Copy each line below as it stands, but skip any picture it contains.

━━━ Data section

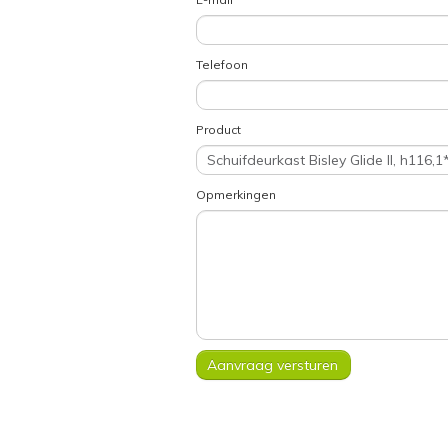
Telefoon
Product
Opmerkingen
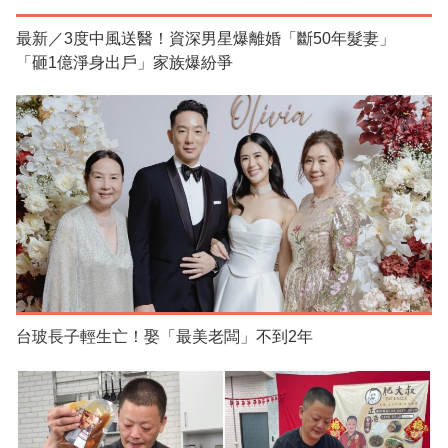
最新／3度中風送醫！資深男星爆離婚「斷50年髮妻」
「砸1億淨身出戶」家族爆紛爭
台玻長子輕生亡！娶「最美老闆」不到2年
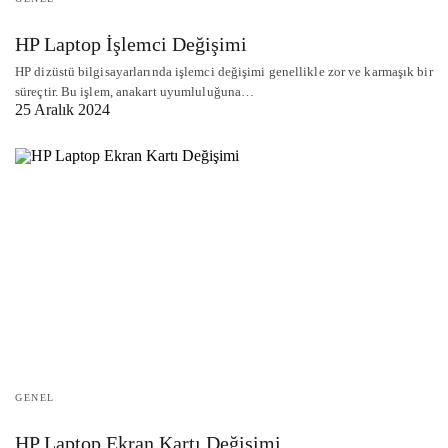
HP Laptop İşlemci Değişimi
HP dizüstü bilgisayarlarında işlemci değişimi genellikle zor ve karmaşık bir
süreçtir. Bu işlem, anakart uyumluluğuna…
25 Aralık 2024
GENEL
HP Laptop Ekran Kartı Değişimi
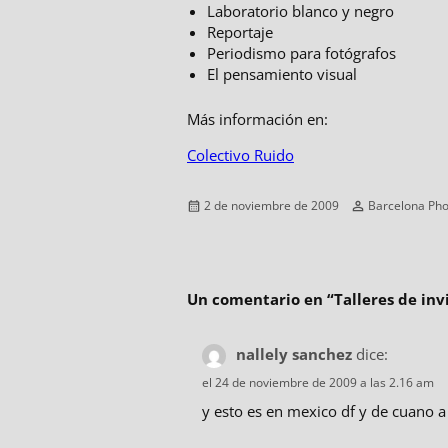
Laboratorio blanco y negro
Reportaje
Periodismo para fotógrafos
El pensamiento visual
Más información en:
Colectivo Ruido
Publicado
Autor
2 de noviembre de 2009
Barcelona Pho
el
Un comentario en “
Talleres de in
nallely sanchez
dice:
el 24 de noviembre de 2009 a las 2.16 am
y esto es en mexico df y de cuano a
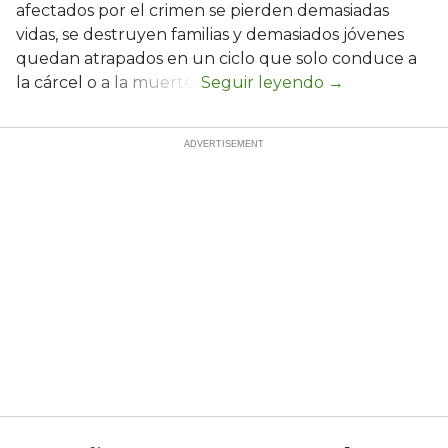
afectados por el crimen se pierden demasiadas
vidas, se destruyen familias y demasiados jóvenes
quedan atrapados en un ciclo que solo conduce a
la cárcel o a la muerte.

━━━━━━

* **Written answer**
Telefoon
Product
Opmerkingen
最新／3度中風送醫！資深男星爆離婚「斷50年髮妻」
「砸1億淨身出戶」家族爆紛爭
台玻長子輕生亡！娶「最美老闆」不到2年
HP Laptop İşlemci Değişimi
HP dizüstü bilgisayarlarında işlemci değişimi genellikle zor ve karmaşık bir
süreçtir. Bu işlem, anakart uyumluluğuna…
25 Aralık 2024
GENEL
HP Laptop Ekran Kartı Değişimi
Laboratorio blanco y negro
Reportaje
Periodismo para fotógrafos
El pensamiento visual
Más información en:
Colectivo Ruido
Publicado
Autor
2 de noviembre de 2009
Barcelona Pho
el
Un comentario en “
Talleres de in
nallely sanchez
dice:
el 24 de noviembre de 2009 a las 2.16 am
y esto es en mexico df y de cuano a
afectados por el crimen se pierden demasiadas
vidas, se destruyen familias y demasiados jóvenes
quedan atrapados en un ciclo que solo conduce a
la cárcel o a la muerte.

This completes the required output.